Thank you for the additional photo. I was wondering why it looked like it was mounted, I kept turning my phone to see if I was looking at it upside down. Very interesting.


----------



## Achamore (Mar 8, 2020)

BrucherT said:


> I am agog. One for the books. What medium is it in? Do any of your other plants behave similarly?


It is in bark, and watered heavily every 2nd day, sometimes daily.


----------



## Achamore (Mar 8, 2020)

MaxC said:


> Thank you for the additional photo. I was wondering why it looked like it was mounted, I kept turning my phone to see if I was looking at it upside down. Very interesting.

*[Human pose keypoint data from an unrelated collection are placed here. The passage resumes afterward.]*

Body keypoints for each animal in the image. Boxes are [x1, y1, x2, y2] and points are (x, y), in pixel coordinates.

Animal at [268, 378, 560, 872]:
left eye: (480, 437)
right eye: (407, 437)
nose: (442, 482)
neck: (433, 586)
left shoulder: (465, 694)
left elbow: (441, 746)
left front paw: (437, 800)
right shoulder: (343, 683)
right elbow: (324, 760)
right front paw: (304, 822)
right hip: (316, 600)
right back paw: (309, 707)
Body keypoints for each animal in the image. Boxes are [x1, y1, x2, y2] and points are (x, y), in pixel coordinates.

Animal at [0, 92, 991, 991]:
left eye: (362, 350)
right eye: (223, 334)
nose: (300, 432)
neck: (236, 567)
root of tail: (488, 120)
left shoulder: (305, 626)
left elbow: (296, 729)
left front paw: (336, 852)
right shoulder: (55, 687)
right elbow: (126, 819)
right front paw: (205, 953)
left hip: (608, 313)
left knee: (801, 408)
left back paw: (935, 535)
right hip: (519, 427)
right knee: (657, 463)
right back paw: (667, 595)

At one point 2 years ago, I was on the verge of throwing it out, as it had become so straggly, and as the stem was so long and out of the pot, surely nothing much could come of it again. I was surprised as any of you at how it grew this spike totally contrary to expectations..!


----------



## NYEric (Mar 11, 2020)

You probably should have air-layered it or added another pot (sans bottom) on top of that pot. I've seen a bunch like that and huge plants with multiple growths spiking. I need you to start sending me your water!  Yay besseae hybrids! Thanks for sharing your Don Wimber.


----------



## Achamore (Mar 12, 2020)

You're right. I don't know what "air-layering" is, but a 2nd pot sounds good, should have thought to do so already..!


----------



## NYEric (Mar 13, 2020)

Air-layering is when you make a temporary media holder around a stolonous growth for it to root in, then remove and plant the new growth when it has roots.


----------



## Achamore (Mar 14, 2020)

NYEric said:


> Air-layering is when you make a temporary media holder around a stolonous growth for it to root in, then remove and plant the new growth when it has roots.


Many thanks, just didn't know the term.


----------



## MaxC (Mar 20, 2020)

Achamore said:


> Many thanks, just didn't know the term.



Here's a couple pics of my recent air-layering of a besseae 'Amazonas'. I put a second larger pot around the original pot and stacked more growcubes around the stolonous growth that is trying to climb.


----------



## NYEric (Mar 27, 2020)

Thanks Max. We use rock wool cubes, a little bark, and moss for our airlayering.


----------